Further, hospitals and nursing homes will not be “plunged into chaos.” During the height of the pandemic, it made sense for Congress to grant the Centers for Medicare & Medicaid Services (CMS) increased flexibility to deal with the influx of Covid cases. Increased payments for certain services had some justification. But we are experiencing nothing like that currently. Predictions of an unmanageable surge — the much-feared “tripledemic” — simply are not being borne out in hospitals this winter. Ending the PHE will simply return federal health programs to normal. At a time when hospitalizations and mortality rates for Covid-19 are at their lowest levels since the onset of the pandemic, this is common sense.

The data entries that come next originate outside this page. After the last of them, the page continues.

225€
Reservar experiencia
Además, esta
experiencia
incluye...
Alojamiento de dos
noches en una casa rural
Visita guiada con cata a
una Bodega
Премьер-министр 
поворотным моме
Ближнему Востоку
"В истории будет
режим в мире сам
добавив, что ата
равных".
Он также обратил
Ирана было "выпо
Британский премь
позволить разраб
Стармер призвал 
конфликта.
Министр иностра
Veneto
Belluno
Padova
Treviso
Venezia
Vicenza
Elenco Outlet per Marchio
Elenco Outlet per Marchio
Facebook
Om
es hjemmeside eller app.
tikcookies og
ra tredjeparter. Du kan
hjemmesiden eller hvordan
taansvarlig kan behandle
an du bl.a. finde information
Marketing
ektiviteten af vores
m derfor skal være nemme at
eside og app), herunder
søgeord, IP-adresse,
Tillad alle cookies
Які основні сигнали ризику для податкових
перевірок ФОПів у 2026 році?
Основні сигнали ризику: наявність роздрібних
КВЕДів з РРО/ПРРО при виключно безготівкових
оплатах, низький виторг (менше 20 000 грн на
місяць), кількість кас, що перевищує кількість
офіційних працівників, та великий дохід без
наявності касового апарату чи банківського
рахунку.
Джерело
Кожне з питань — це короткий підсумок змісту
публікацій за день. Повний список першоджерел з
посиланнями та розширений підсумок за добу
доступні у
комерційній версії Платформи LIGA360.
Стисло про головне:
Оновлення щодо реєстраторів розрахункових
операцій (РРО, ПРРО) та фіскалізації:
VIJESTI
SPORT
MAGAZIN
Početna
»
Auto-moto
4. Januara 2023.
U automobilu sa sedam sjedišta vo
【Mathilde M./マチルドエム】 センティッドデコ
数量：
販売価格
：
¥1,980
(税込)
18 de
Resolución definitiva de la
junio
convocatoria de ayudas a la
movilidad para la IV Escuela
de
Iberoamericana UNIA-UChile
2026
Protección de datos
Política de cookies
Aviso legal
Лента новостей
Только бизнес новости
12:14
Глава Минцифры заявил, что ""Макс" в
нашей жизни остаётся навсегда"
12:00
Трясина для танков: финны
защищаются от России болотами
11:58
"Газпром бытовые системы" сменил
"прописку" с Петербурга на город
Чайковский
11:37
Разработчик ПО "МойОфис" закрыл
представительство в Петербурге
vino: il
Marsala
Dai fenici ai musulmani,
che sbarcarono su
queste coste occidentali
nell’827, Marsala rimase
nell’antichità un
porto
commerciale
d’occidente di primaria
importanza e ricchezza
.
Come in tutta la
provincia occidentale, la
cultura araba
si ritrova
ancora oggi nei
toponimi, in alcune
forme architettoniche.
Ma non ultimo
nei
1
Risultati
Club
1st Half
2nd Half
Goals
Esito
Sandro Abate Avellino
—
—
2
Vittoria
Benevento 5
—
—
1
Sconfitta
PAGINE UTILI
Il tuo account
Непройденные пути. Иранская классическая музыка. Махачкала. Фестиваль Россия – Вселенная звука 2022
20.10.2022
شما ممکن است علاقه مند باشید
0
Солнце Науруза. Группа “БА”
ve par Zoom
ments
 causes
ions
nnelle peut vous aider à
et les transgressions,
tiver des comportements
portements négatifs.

What about Title 42? The administration’s claims fall apart upon scrutiny. The original Trump-administration policy was not based on the PHE. Rather, the statute authorizes the CDC to take quarantining actions when there is a “serious danger of the introduction” of a disease. It does not have to be tied to a PHE.

With the best arguments in favor of extending the emergency declarations revealed as faulty, it’s obvious that the current administration is just playing politics. We shouldn’t be surprised. The administration has consistently attempted to use the pandemic to advance its broader agenda, from eviction moratoria to student-debt forgiveness. The administration’s claim to be protecting the most vulnerable through a vaccine mandate, even as the vast majority of those actually most vulnerable — senior citizens — have already taken the vaccine, should be seen in a similar light.

While the debt-limit debate may overshadow the important work Congress is undertaking this week, policy-makers should bear in mind that the increased federal spending and power afforded by pandemic policies are parts of that conversation. According to the Congressional Budget Office, ending the PHE now would reduce federal spending by at least $2 billion.

Congress should ignore the administration’s false alarms about immediately ending the emergency declarations and unnecessary Covid restrictions.